Game Design Workshop Notes & Thoughts: Chapter 2
- Louis Chan
- Jun 22, 2022
- 3 min read
Updated: Jul 3, 2022
The Structure of Games
Louis Chan

I believe all people who want to become game designers, including me, love playing video games and dream to make our own games in the future and publish them. Before starting to make a game, we have to know what are the elements that construct them and the corresponding utility.
The structure of games can be varied from one genre to another to make them different forms of entertainment. However, there are elements that almost every game shares in common that allow us to recognize them as games. Now, I am going to share the teardown analysis of the structure of games to reveal working definitions on the elements that make up the essence of games.

Players
How players might join or start the game (single, multi-player).
Objectives
The specific goal for the players.
Procedures
The actions or methods of play allowed by the rules (linear, non-linear approach, sandbox, etc.).
Rules
What objects the game consists of and what the players can and cannot do; clarify what happens in various situations that might arise (if … happens, then …).
Resources
These objects made valuable because they can help the players achieve their goals, but they are scarce in the system meanwhile, so players need to find or fight for them and manage them.
Conflict
The relationship creates between the objectives of the players and the rules and procedures limiting and guiding behavior, which the players work to resolve in their own favor.
Boundaries
Rules that apply to a temporary world rather than the ordinary world, bound players in the game’s verisimilitude emotionally (or physically too with VR equipment).
Outcome
The key motivator for the players. If they can anticipate the outcome completely, it will result in stopping playing. Because games depend on uncertainty of measurable outcome in every play for their dramatic tension, and players invest their emotions in that uncertainty.
It can also differ from the physical objects, such as the moral and sensation rewards: what will happen if fewer enemies the player killed, the emotional reward, etc.

Undertale
Every game is a closed formal system, all the elements are interrelated and integrated to engage players in structured conflicts.
Engage the Players
The learning process of players is from the challenges that fit the learning curve that players will find challenging in the beginning, learn from it, master what was acquired, and overcome it.
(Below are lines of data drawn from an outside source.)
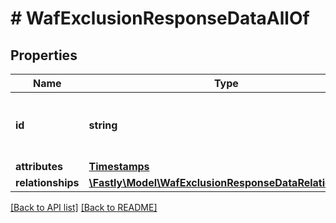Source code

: # # WafExclusionResponseDataAllOf

## Properties

Name | Type | Description | Notes
------------ | ------------- | ------------- | -------------
**id** | **string** | Alphanumeric string identifying a WAF exclusion. | [optional] [readonly] 
**attributes** | [**Timestamps**](Timestamps.md) |  | [optional] 
**relationships** | [**\Fastly\Model\WafExclusionResponseDataRelationships**](WafExclusionResponseDataRelationships.md) |  | [optional] 


[[Back to API list]](../../README.md#endpoints) [[Back to README]](../../README.md)
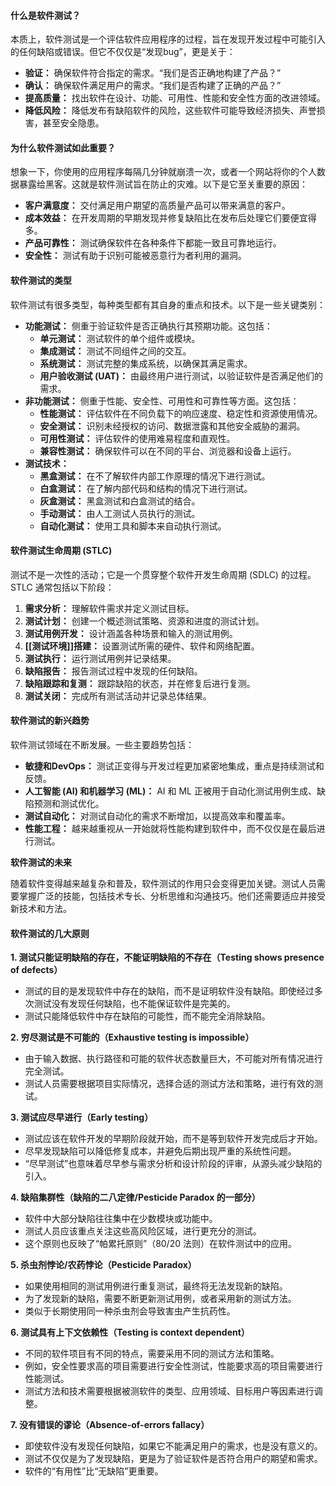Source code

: 


#### **什么是软件测试？**

本质上，软件测试是一个评估软件应用程序的过程，旨在发现开发过程中可能引入的任何缺陷或错误。但它不仅仅是“发现bug”，更是关于：

- **验证：** 确保软件符合指定的需求。“我们是否正确地构建了产品？”
- **确认：** 确保软件满足用户的需求。“我们是否构建了正确的产品？”
- **提高质量：** 找出软件在设计、功能、可用性、性能和安全性方面的改进领域。
- **降低风险：** 降低发布有缺陷软件的风险，这些软件可能导致经济损失、声誉损害，甚至安全隐患。

#### **为什么软件测试如此重要？**

想象一下，你使用的应用程序每隔几分钟就崩溃一次，或者一个网站将你的个人数据暴露给黑客。这就是软件测试旨在防止的灾难。以下是它至关重要的原因：

- **客户满意度：** 交付满足用户期望的高质量产品可以带来满意的客户。
- **成本效益：** 在开发周期的早期发现并修复缺陷比在发布后处理它们要便宜得多。
- **产品可靠性：** 测试确保软件在各种条件下都能一致且可靠地运行。
- **安全性：** 测试有助于识别可能被恶意行为者利用的漏洞。

#### **软件测试的类型**

软件测试有很多类型，每种类型都有其自身的重点和技术。以下是一些关键类别：

- **功能测试：** 侧重于验证软件是否正确执行其预期功能。这包括：
    - **单元测试：** 测试软件的单个组件或模块。
    - **集成测试：** 测试不同组件之间的交互。
    - **系统测试：** 测试完整的集成系统，以确保其满足需求。
    - **用户验收测试 (UAT)：** 由最终用户进行测试，以验证软件是否满足他们的需求。
- **非功能测试：** 侧重于性能、安全性、可用性和可靠性等方面。这包括：
    - **性能测试：** 评估软件在不同负载下的响应速度、稳定性和资源使用情况。
    - **安全测试：** 识别未经授权的访问、数据泄露和其他安全威胁的漏洞。
    - **可用性测试：** 评估软件的使用难易程度和直观性。
    - **兼容性测试：** 确保软件可以在不同的平台、浏览器和设备上运行。
- **测试技术：**
    - **黑盒测试：** 在不了解软件内部工作原理的情况下进行测试。
    - **白盒测试：** 在了解内部代码和结构的情况下进行测试。
    - **灰盒测试：** 黑盒测试和白盒测试的结合。
    - **手动测试：** 由人工测试人员执行的测试。
    - **自动化测试：** 使用工具和脚本来自动执行测试。

#### **软件测试生命周期 (STLC)**

测试不是一次性的活动；它是一个贯穿整个软件开发生命周期 (SDLC) 的过程。STLC 通常包括以下阶段：

1. **需求分析：** 理解软件需求并定义测试目标。
2. **测试计划：** 创建一个概述测试策略、资源和进度的测试计划。
3. **测试用例开发：** 设计涵盖各种场景和输入的测试用例。
4. **[[测试环境]]搭建：** 设置测试所需的硬件、软件和网络配置。
5. **测试执行：** 运行测试用例并记录结果。
6. **缺陷报告：** 报告测试过程中发现的任何缺陷。
7. **缺陷跟踪和复测：** 跟踪缺陷的状态，并在修复后进行复测。
8. **测试关闭：** 完成所有测试活动并记录总体结果。

#### **软件测试的新兴趋势**

软件测试领域在不断发展。一些主要趋势包括：

- **敏捷和DevOps：** 测试正变得与开发过程更加紧密地集成，重点是持续测试和反馈。
- **人工智能 (AI) 和机器学习 (ML)：** AI 和 ML 正被用于自动化测试用例生成、缺陷预测和测试优化。
- **测试自动化：** 对测试自动化的需求不断增加，以提高效率和覆盖率。
- **性能工程：** 越来越重视从一开始就将性能构建到软件中，而不仅仅是在最后进行测试。

**软件测试的未来**

随着软件变得越来越复杂和普及，软件测试的作用只会变得更加关键。测试人员需要掌握广泛的技能，包括技术专长、分析思维和沟通技巧。他们还需要适应并接受新技术和方法。

#### 软件测试的几大原则

**1. 测试只能证明缺陷的存在，不能证明缺陷的不存在（Testing shows presence of defects）**

- 测试的目的是发现软件中存在的缺陷，而不是证明软件没有缺陷。即使经过多次测试没有发现任何缺陷，也不能保证软件是完美的。
- 测试只能降低软件中存在缺陷的可能性，而不能完全消除缺陷。

**2. 穷尽测试是不可能的（Exhaustive testing is impossible）**

- 由于输入数据、执行路径和可能的软件状态数量巨大，不可能对所有情况进行完全测试。
- 测试人员需要根据项目实际情况，选择合适的测试方法和策略，进行有效的测试。

**3. 测试应尽早进行（Early testing）**

- 测试应该在软件开发的早期阶段就开始，而不是等到软件开发完成后才开始。
- 尽早发现缺陷可以降低修复成本，并避免后期出现严重的系统性问题。
- “尽早测试”也意味着尽早参与需求分析和设计阶段的评审，从源头减少缺陷的引入。

**4. 缺陷集群性（缺陷的二八定律/Pesticide Paradox 的一部分）**

- 软件中大部分缺陷往往集中在少数模块或功能中。
- 测试人员应该重点关注这些高风险区域，进行更充分的测试。
- 这个原则也反映了“帕累托原则”（80/20 法则）在软件测试中的应用。

**5. 杀虫剂悖论/农药悖论（Pesticide Paradox）**

- 如果使用相同的测试用例进行重复测试，最终将无法发现新的缺陷。
- 为了发现新的缺陷，需要不断更新测试用例，或者采用新的测试方法。
- 类似于长期使用同一种杀虫剂会导致害虫产生抗药性。

**6. 测试具有上下文依赖性（Testing is context dependent）**

- 不同的软件项目有不同的特点，需要采用不同的测试方法和策略。
- 例如，安全性要求高的项目需要进行安全性测试，性能要求高的项目需要进行性能测试。
- 测试方法和技术需要根据被测软件的类型、应用领域、目标用户等因素进行调整。

**7. 没有错误的谬论（Absence-of-errors fallacy）**

- 即使软件没有发现任何缺陷，如果它不能满足用户的需求，也是没有意义的。
- 测试不仅仅是为了发现缺陷，更是为了验证软件是否符合用户的期望和需求。
- 软件的“有用性”比“无缺陷”更重要。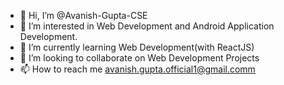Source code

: - 👋 Hi, I’m @Avanish-Gupta-CSE
- 👀 I’m interested in Web Development and Android Application Development. 
- 🌱 I’m currently learning Web Development(with ReactJS)
- 💞️ I’m looking to collaborate on Web Development Projects
- 📫 How to reach me avanish.gupta.official1@gmail.comm

<!---
Avanish-Gupta-CSE/Avanish-Gupta-CSE is a ✨ special ✨ repository because its `README.md` (this file) appears on your GitHub profile.
You can click the Preview link to take a look at your changes.
--->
Then, a new challenge that requires a new learning curve appears. This repeats till the end of the game to keep the player in a pleasurably challenging state of flow so that players will not be frustrated or think it is too easy and then move on.
Conflicts also challenge the players, creating tension as they work to resolve problems, as well as creating varying levels of achievement or frustration, which requires a balance of emotional responses to the amount of challenge.
Play
Play is the amount of movement that is allowed for the players to make by sticking with the core experience, procedures and rules
The Premise of the Game
Before players start playing the game, some formal elements to create engagement (i.e. in Monopoly, players are each landlords, buying, selling, and developing valuable pieces of real estate in an effort to become the richest player in the game).
Character
The agents for the players to empathize and engage with the situation and live vicariously through their efforts, or vessels for their own participation, entry points to experience situations and conflicts.
Story
Story differs from premise in its narrative qualities, a premise doesn't need to go anywhere from where it begins, when stories unfold from the premise with the game. Also, stories need to be integrated into gameplay to create powerful emotional results, and dramatic elements in stories can create scenes that increase player engagement and even meaningful gameplay experience.
Above are the formal elements that play an essential structural function in traditional game systems, however, to seek innovation, it requires going beyond these basic elements and exploring new forms of interactivity that lie at the edge of games.

Tron: Legacy (2010)
End Note
The entire purpose of games is to engage players, without players, they have no reason to exist. To achieve that, games need to involve players in a conflict that is structured by their formal and dramatic elements.
Games challenge players to accomplish their objectives while following rules and procedures that make it difficult to do so. In single-player, this challenge can come from the system itself, while in multiplayer games it can come from the system, from their players, or from both.
There are still areas that are left in shadow to be discovered which might lead to the next generation of games, and knowing these can be a launchpad for the expedition into the world of designing games to push the envelope and transport players beyond their imagination.